NRW-Minister Karl-Josef Laumann sprach beim Zukunftskongress in Bonn über die gesundheitspolitische Lage. (Foto: Alois Müller)

NRW-Minister Karl-Josef Laumann sprach beim Zukunftskongress in Bonn über die gesundheitspolitische Lage. (Foto: Alois Müller)


Beim 16. Zukunftskongress des Apothekerverbands Nordrhein (AVNR) forderte Gastgeber Thomas Preis mit Blick auf die wirtschaftliche Situation für Apotheken einen „sofortigen Rettungsschirm“ und setzte „einen Notruf der öffentlichen Apotheken an die Ampelregierung in Berlin“ ab. NRW-Minister Karl-Josef Laumann betonte in seinem gesundheitspolitischen Lagebericht: „Eine gute Gesundheitspolitik kann man nicht auf Kante nähen.“ Der CDU-Politiker bekräftigte seine Unterstützung für inhabergeführte Apotheken und sprach sich für eine Erhöhung des Apotheken-Honorars aus.

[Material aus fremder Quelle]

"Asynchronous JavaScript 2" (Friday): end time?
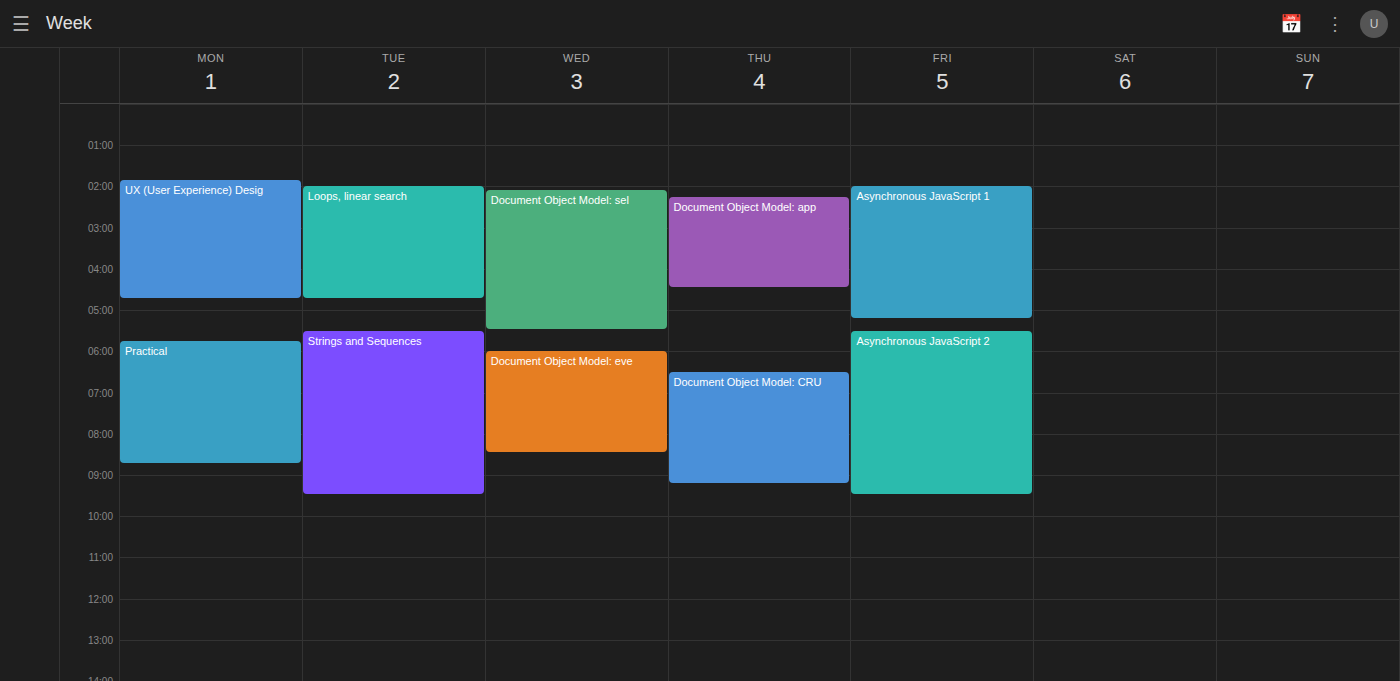
9:30 AM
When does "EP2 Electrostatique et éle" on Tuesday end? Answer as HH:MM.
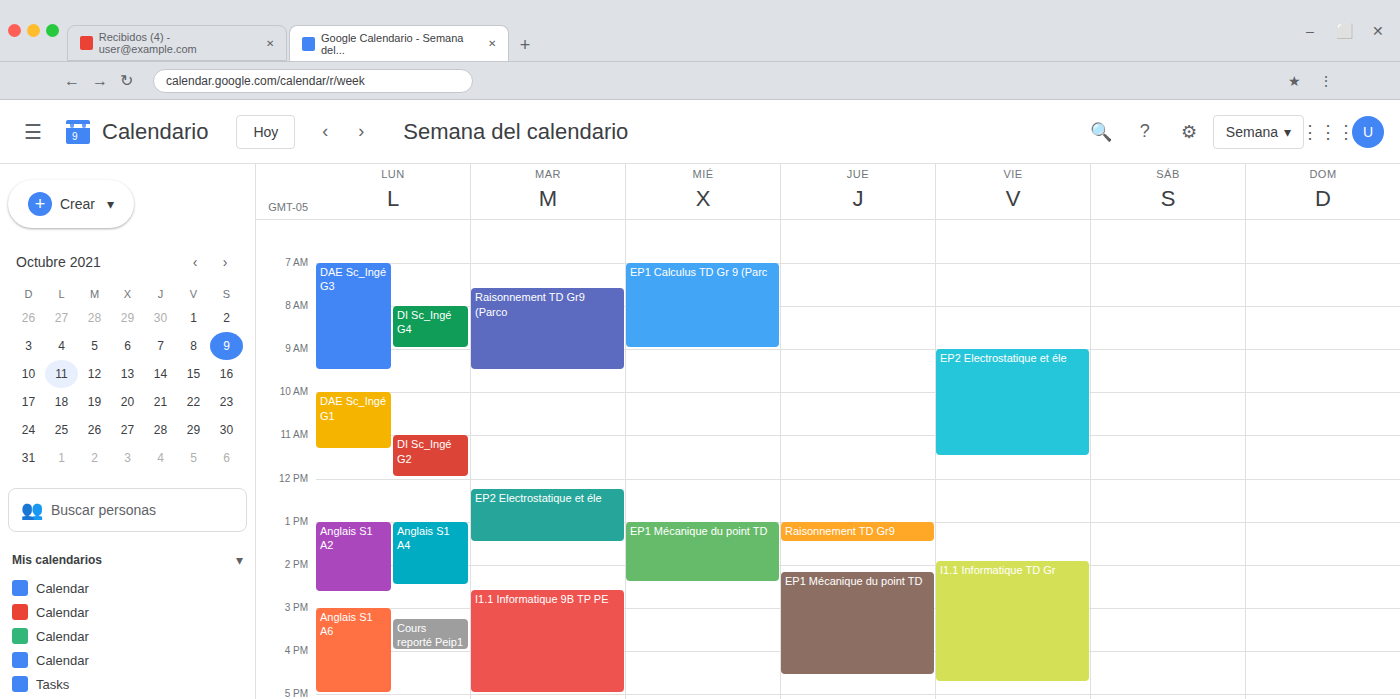
13:30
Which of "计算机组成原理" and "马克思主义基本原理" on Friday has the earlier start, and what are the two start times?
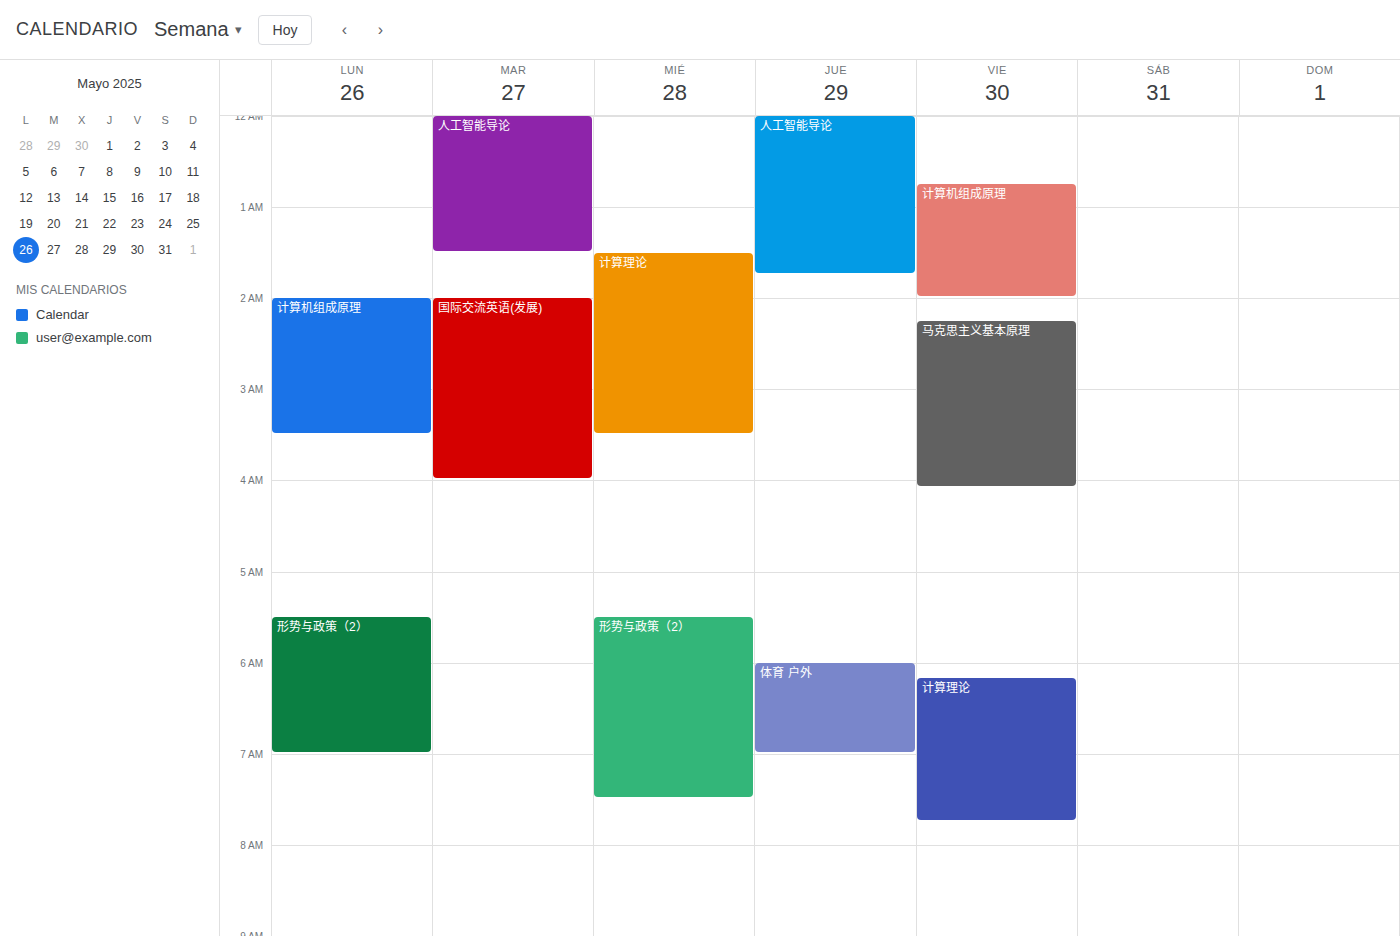
"计算机组成原理" 12:45 AM; "马克思主义基本原理" 2:15 AM.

Zukunft braucht Zuversicht – unter diesem Motto begrüßte Thomas Preis, Vorsitzender des Apothekerverbands Nordrhein (AVNR), die rund 300 Teilnehmer beim 16. Zukunftskongress der öffentlichen Apotheken im ehemaligen Bundestag von Bonn, darunter auch ABDA-Präsidentin Gabriele Regina Overwiening. Doch zuversichtliche Zahlen konnte der Verbandsvorsitzende nicht vortragen. Mehr als 560 Apothekenschließungen im Jahr 2023 bedeuteten die höchste Zahl in der Geschichte der Bundesrepublik, so Preis. Und die ersten sechs Wochen im aktuellen Jahr im Kammerbezirk Nordrhein zeigten, dass sich der katastrophale Trend beschleunige und „die Schließungen noch einmal deutlich über den schlimmen Zahlen von 2023 liegen“.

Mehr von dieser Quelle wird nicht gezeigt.